▶ _Task instructions_
Return the entries below word for word; no images should appear in the copy.

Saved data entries
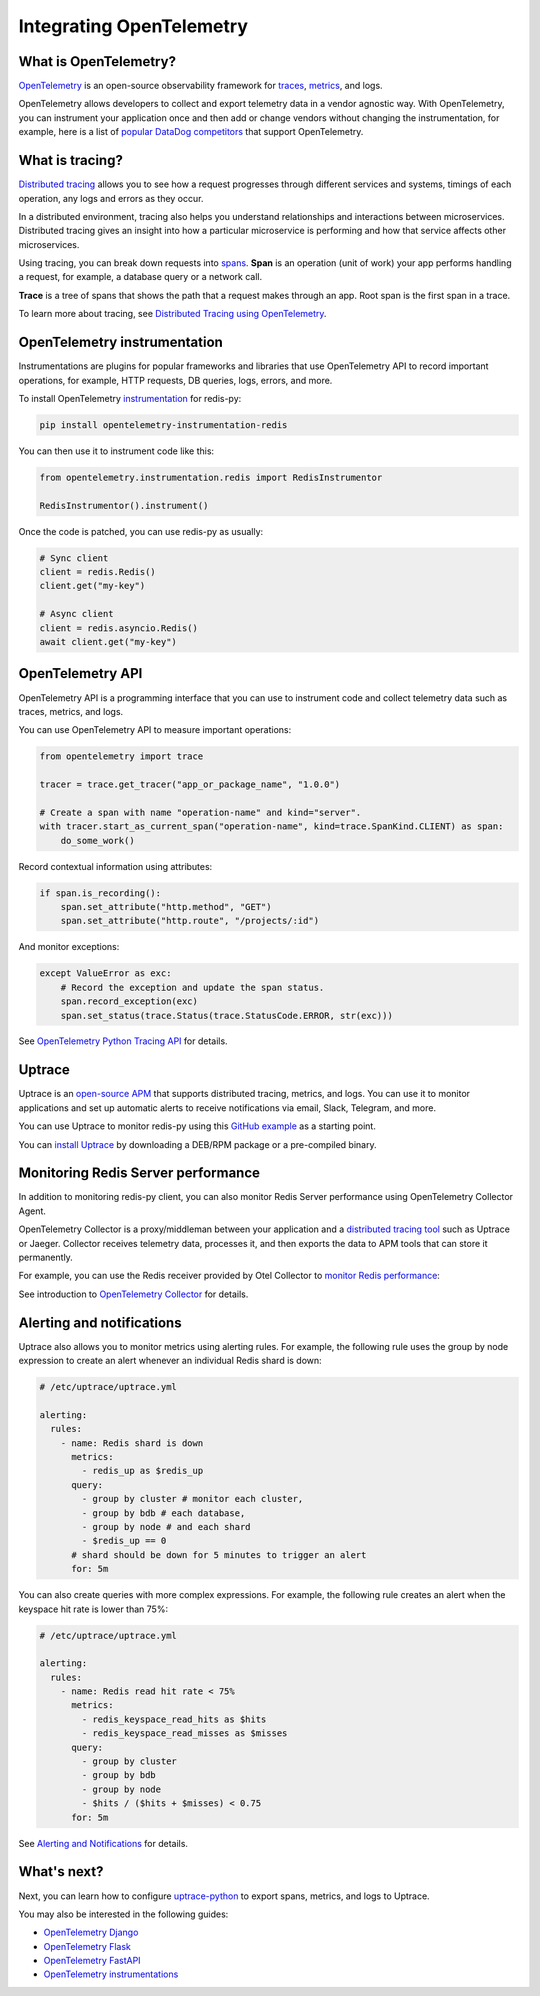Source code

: Integrating OpenTelemetry
=========================

What is OpenTelemetry?
----------------------

`OpenTelemetry <https://opentelemetry.io>`_ is an open-source observability framework for `traces <https://uptrace.dev/opentelemetry/distributed-tracing.html>`_, `metrics <https://uptrace.dev/opentelemetry/metrics.html>`_, and logs.

OpenTelemetry allows developers to collect and export telemetry data in a vendor agnostic way. With OpenTelemetry, you can instrument your application once and then add or change vendors without changing the instrumentation, for example, here is a list of `popular DataDog competitors <https://uptrace.dev/get/compare/datadog-competitors.html>`_ that support OpenTelemetry.

What is tracing?
----------------

`Distributed tracing <https://uptrace.dev/opentelemetry/distributed-tracing.html>`_ allows you to see how a request progresses through different services and systems, timings of each operation, any logs and errors as they occur.

In a distributed environment, tracing also helps you understand relationships and interactions between microservices. Distributed tracing gives an insight into how a particular microservice is performing and how that service affects other microservices.

.. image:: images/opentelemetry/distributed-tracing.png
  :alt: Trace

Using tracing, you can break down requests into `spans <https://uptrace.dev/opentelemetry/distributed-tracing.html#spans>`_. **Span** is an operation (unit of work) your app performs handling a request, for example, a database query or a network call.

**Trace** is a tree of spans that shows the path that a request makes through an app. Root span is the first span in a trace.

.. image:: images/opentelemetry/tree-of-spans.png
  :alt: Trace

To learn more about tracing, see `Distributed Tracing using OpenTelemetry <https://uptrace.dev/opentelemetry/distributed-tracing.html>`_.

OpenTelemetry instrumentation
-----------------------------

Instrumentations are plugins for popular frameworks and libraries that use OpenTelemetry API to record important operations, for example, HTTP requests, DB queries, logs, errors, and more.

To install OpenTelemetry `instrumentation <https://opentelemetry-python-contrib.readthedocs.io/en/latest/instrumentation/redis/redis.html>`_ for redis-py:

.. code-block:: shell

   pip install opentelemetry-instrumentation-redis

You can then use it to instrument code like this:

.. code-block:: python

   from opentelemetry.instrumentation.redis import RedisInstrumentor

   RedisInstrumentor().instrument()

Once the code is patched, you can use redis-py as usually:

.. code-block:: python

   # Sync client
   client = redis.Redis()
   client.get("my-key")

   # Async client
   client = redis.asyncio.Redis()
   await client.get("my-key")

OpenTelemetry API
-----------------

OpenTelemetry API is a programming interface that you can use to instrument code and collect telemetry data such as traces, metrics, and logs.

You can use OpenTelemetry API to measure important operations:

.. code-block:: python

   from opentelemetry import trace

   tracer = trace.get_tracer("app_or_package_name", "1.0.0")

   # Create a span with name "operation-name" and kind="server".
   with tracer.start_as_current_span("operation-name", kind=trace.SpanKind.CLIENT) as span:
       do_some_work()

Record contextual information using attributes:

.. code-block:: python

   if span.is_recording():
       span.set_attribute("http.method", "GET")
       span.set_attribute("http.route", "/projects/:id")

And monitor exceptions:

.. code-block:: python

   except ValueError as exc:
       # Record the exception and update the span status.
       span.record_exception(exc)
       span.set_status(trace.Status(trace.StatusCode.ERROR, str(exc)))

See `OpenTelemetry Python Tracing API <https://uptrace.dev/opentelemetry/python-tracing.html>`_ for details.

Uptrace
-------

Uptrace is an `open-source APM <https://uptrace.dev/get/open-source-apm.html>`_ that supports distributed tracing, metrics, and logs. You can use it to monitor applications and set up automatic alerts to receive notifications via email, Slack, Telegram, and more.

You can use Uptrace to monitor redis-py using this `GitHub example <https://github.com/redis/redis-py/tree/master/docs/examples/opentelemetry>`_ as a starting point.

.. image:: images/opentelemetry/redis-py-trace.png
  :alt: Redis-py trace

You can `install Uptrace <https://uptrace.dev/get/install.html>`_ by downloading a DEB/RPM package or a pre-compiled binary.

Monitoring Redis Server performance
-----------------------------------

In addition to monitoring redis-py client, you can also monitor Redis Server performance using OpenTelemetry Collector Agent.

OpenTelemetry Collector is a proxy/middleman between your application and a `distributed tracing tool <https://uptrace.dev/get/compare/distributed-tracing-tools.html>`_ such as Uptrace or Jaeger. Collector receives telemetry data, processes it, and then exports the data to APM tools that can store it permanently.

For example, you can use the Redis receiver provided by Otel Collector to `monitor Redis performance <https://uptrace.dev/opentelemetry/redis-monitoring.html>`_:

.. image:: images/opentelemetry/redis-metrics.png
  :alt: Redis metrics

See introduction to `OpenTelemetry Collector <https://uptrace.dev/opentelemetry/collector.html>`_ for details.

Alerting and notifications
--------------------------

Uptrace also allows you to monitor metrics using alerting rules. For example, the following rule uses the group by node expression to create an alert whenever an individual Redis shard is down:

.. code-block:: python

   # /etc/uptrace/uptrace.yml

   alerting:
     rules:
       - name: Redis shard is down
         metrics:
           - redis_up as $redis_up
         query:
           - group by cluster # monitor each cluster,
           - group by bdb # each database,
           - group by node # and each shard
           - $redis_up == 0
         # shard should be down for 5 minutes to trigger an alert
         for: 5m

You can also create queries with more complex expressions. For example, the following rule creates an alert when the keyspace hit rate is lower than 75%:

.. code-block:: python

   # /etc/uptrace/uptrace.yml

   alerting:
     rules:
       - name: Redis read hit rate < 75%
         metrics:
           - redis_keyspace_read_hits as $hits
           - redis_keyspace_read_misses as $misses
         query:
           - group by cluster
           - group by bdb
           - group by node
           - $hits / ($hits + $misses) < 0.75
         for: 5m

See `Alerting and Notifications <https://uptrace.dev/get/alerting.html>`_ for details.

What's next?
------------

Next, you can learn how to configure `uptrace-python <https://uptrace.dev/get/uptrace-python.html>`_ to export spans, metrics, and logs to Uptrace.

You may also be interested in the following guides:

- `OpenTelemetry Django <https://uptrace.dev/opentelemetry/instrumentations/python-django.html>`_
- `OpenTelemetry Flask <https://uptrace.dev/opentelemetry/instrumentations/python-flask.html>`_
- `OpenTelemetry FastAPI <https://uptrace.dev/opentelemetry/instrumentations/python-sqlalchemy.html>`_
- `OpenTelemetry instrumentations <http://localhost:8081/opentelemetry/instrumentations/>`_
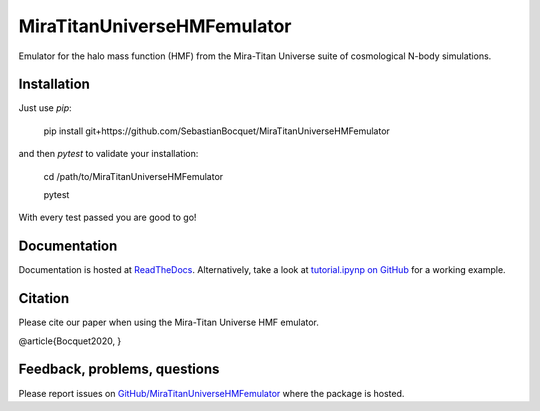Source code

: MiraTitanUniverseHMFemulator
============================

Emulator for the halo mass function (HMF) from the Mira-Titan Universe suite of
cosmological N-body simulations.

Installation
------------

Just use `pip`:

    pip install git+https://github.com/SebastianBocquet/MiraTitanUniverseHMFemulator

and then `pytest` to validate your installation:

    cd /path/to/MiraTitanUniverseHMFemulator
    
    pytest

With every test passed you are good to go!

Documentation
-------------

Documentation is hosted at `ReadTheDocs
<http://MiraTitanUniverseHMFemulator.readthedocs.io/>`_. Alternatively, take a
look at `tutorial.ipynp on GitHub
<https://github.com/SebastianBocquet/MiraTitanUniverseHMFemulator/blob/master/tutorial.ipynb>`_
for a working example.

Citation
--------

Please cite our paper when using the Mira-Titan Universe HMF emulator.

@article{Bocquet2020,
}

Feedback, problems, questions
-----------------------------

Please report issues on `GitHub/MiraTitanUniverseHMFemulator
<https://github.com/SebastianBocquet/MiraTitanUniverseHMFemulator/blob/master/tutorial.ipynb>`_
where the package is hosted.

▶ _Result_
Source code

: Integrating OpenTelemetry
=========================

What is OpenTelemetry?
----------------------

`OpenTelemetry <https://opentelemetry.io>`_ is an open-source observability framework for `traces <https://uptrace.dev/opentelemetry/distributed-tracing.html>`_, `metrics <https://uptrace.dev/opentelemetry/metrics.html>`_, and logs.

OpenTelemetry allows developers to collect and export telemetry data in a vendor agnostic way. With OpenTelemetry, you can instrument your application once and then add or change vendors without changing the instrumentation, for example, here is a list of `popular DataDog competitors <https://uptrace.dev/get/compare/datadog-competitors.html>`_ that support OpenTelemetry.

What is tracing?
----------------

`Distributed tracing <https://uptrace.dev/opentelemetry/distributed-tracing.html>`_ allows you to see how a request progresses through different services and systems, timings of each operation, any logs and errors as they occur.

In a distributed environment, tracing also helps you understand relationships and interactions between microservices. Distributed tracing gives an insight into how a particular microservice is performing and how that service affects other microservices.

.. image:: images/opentelemetry/distributed-tracing.png
  :alt: Trace

Using tracing, you can break down requests into `spans <https://uptrace.dev/opentelemetry/distributed-tracing.html#spans>`_. **Span** is an operation (unit of work) your app performs handling a request, for example, a database query or a network call.

**Trace** is a tree of spans that shows the path that a request makes through an app. Root span is the first span in a trace.

.. image:: images/opentelemetry/tree-of-spans.png
  :alt: Trace

To learn more about tracing, see `Distributed Tracing using OpenTelemetry <https://uptrace.dev/opentelemetry/distributed-tracing.html>`_.

OpenTelemetry instrumentation
-----------------------------

Instrumentations are plugins for popular frameworks and libraries that use OpenTelemetry API to record important operations, for example, HTTP requests, DB queries, logs, errors, and more.

To install OpenTelemetry `instrumentation <https://opentelemetry-python-contrib.readthedocs.io/en/latest/instrumentation/redis/redis.html>`_ for redis-py:

.. code-block:: shell

   pip install opentelemetry-instrumentation-redis

You can then use it to instrument code like this:

.. code-block:: python

   from opentelemetry.instrumentation.redis import RedisInstrumentor

   RedisInstrumentor().instrument()

Once the code is patched, you can use redis-py as usually:

.. code-block:: python

   # Sync client
   client = redis.Redis()
   client.get("my-key")

   # Async client
   client = redis.asyncio.Redis()
   await client.get("my-key")

OpenTelemetry API
-----------------

OpenTelemetry API is a programming interface that you can use to instrument code and collect telemetry data such as traces, metrics, and logs.

You can use OpenTelemetry API to measure important operations:

.. code-block:: python

   from opentelemetry import trace

   tracer = trace.get_tracer("app_or_package_name", "1.0.0")

   # Create a span with name "operation-name" and kind="server".
   with tracer.start_as_current_span("operation-name", kind=trace.SpanKind.CLIENT) as span:
       do_some_work()

Record contextual information using attributes:

.. code-block:: python

   if span.is_recording():
       span.set_attribute("http.method", "GET")
       span.set_attribute("http.route", "/projects/:id")

And monitor exceptions:

.. code-block:: python

   except ValueError as exc:
       # Record the exception and update the span status.
       span.record_exception(exc)
       span.set_status(trace.Status(trace.StatusCode.ERROR, str(exc)))

See `OpenTelemetry Python Tracing API <https://uptrace.dev/opentelemetry/python-tracing.html>`_ for details.

Uptrace
-------

Uptrace is an `open-source APM <https://uptrace.dev/get/open-source-apm.html>`_ that supports distributed tracing, metrics, and logs. You can use it to monitor applications and set up automatic alerts to receive notifications via email, Slack, Telegram, and more.

You can use Uptrace to monitor redis-py using this `GitHub example <https://github.com/redis/redis-py/tree/master/docs/examples/opentelemetry>`_ as a starting point.

.. image:: images/opentelemetry/redis-py-trace.png
  :alt: Redis-py trace

You can `install Uptrace <https://uptrace.dev/get/install.html>`_ by downloading a DEB/RPM package or a pre-compiled binary.

Monitoring Redis Server performance
-----------------------------------

In addition to monitoring redis-py client, you can also monitor Redis Server performance using OpenTelemetry Collector Agent.

OpenTelemetry Collector is a proxy/middleman between your application and a `distributed tracing tool <https://uptrace.dev/get/compare/distributed-tracing-tools.html>`_ such as Uptrace or Jaeger. Collector receives telemetry data, processes it, and then exports the data to APM tools that can store it permanently.

For example, you can use the Redis receiver provided by Otel Collector to `monitor Redis performance <https://uptrace.dev/opentelemetry/redis-monitoring.html>`_:

.. image:: images/opentelemetry/redis-metrics.png
  :alt: Redis metrics

See introduction to `OpenTelemetry Collector <https://uptrace.dev/opentelemetry/collector.html>`_ for details.

Alerting and notifications
--------------------------

Uptrace also allows you to monitor metrics using alerting rules. For example, the following rule uses the group by node expression to create an alert whenever an individual Redis shard is down:

.. code-block:: python

   # /etc/uptrace/uptrace.yml

   alerting:
     rules:
       - name: Redis shard is down
         metrics:
           - redis_up as $redis_up
         query:
           - group by cluster # monitor each cluster,
           - group by bdb # each database,
           - group by node # and each shard
           - $redis_up == 0
         # shard should be down for 5 minutes to trigger an alert
         for: 5m

You can also create queries with more complex expressions. For example, the following rule creates an alert when the keyspace hit rate is lower than 75%:

.. code-block:: python

   # /etc/uptrace/uptrace.yml

   alerting:
     rules:
       - name: Redis read hit rate < 75%
         metrics:
           - redis_keyspace_read_hits as $hits
           - redis_keyspace_read_misses as $misses
         query:
           - group by cluster
           - group by bdb
           - group by node
           - $hits / ($hits + $misses) < 0.75
         for: 5m

See `Alerting and Notifications <https://uptrace.dev/get/alerting.html>`_ for details.

What's next?
------------

Next, you can learn how to configure `uptrace-python <https://uptrace.dev/get/uptrace-python.html>`_ to export spans, metrics, and logs to Uptrace.

You may also be interested in the following guides:

- `OpenTelemetry Django <https://uptrace.dev/opentelemetry/instrumentations/python-django.html>`_
- `OpenTelemetry Flask <https://uptrace.dev/opentelemetry/instrumentations/python-flask.html>`_
- `OpenTelemetry FastAPI <https://uptrace.dev/opentelemetry/instrumentations/python-sqlalchemy.html>`_
- `OpenTelemetry instrumentations <http://localhost:8081/opentelemetry/instrumentations/>`_
Source code

: MiraTitanUniverseHMFemulator
============================

Emulator for the halo mass function (HMF) from the Mira-Titan Universe suite of
cosmological N-body simulations.

Installation
------------

Just use `pip`:

    pip install git+https://github.com/SebastianBocquet/MiraTitanUniverseHMFemulator

and then `pytest` to validate your installation:

    cd /path/to/MiraTitanUniverseHMFemulator
    
    pytest

With every test passed you are good to go!

Documentation
-------------

Documentation is hosted at `ReadTheDocs
<http://MiraTitanUniverseHMFemulator.readthedocs.io/>`_. Alternatively, take a
look at `tutorial.ipynp on GitHub
<https://github.com/SebastianBocquet/MiraTitanUniverseHMFemulator/blob/master/tutorial.ipynb>`_
for a working example.

Citation
--------

Please cite our paper when using the Mira-Titan Universe HMF emulator.

@article{Bocquet2020,
}

Feedback, problems, questions
-----------------------------

Please report issues on `GitHub/MiraTitanUniverseHMFemulator
<https://github.com/SebastianBocquet/MiraTitanUniverseHMFemulator/blob/master/tutorial.ipynb>`_
where the package is hosted.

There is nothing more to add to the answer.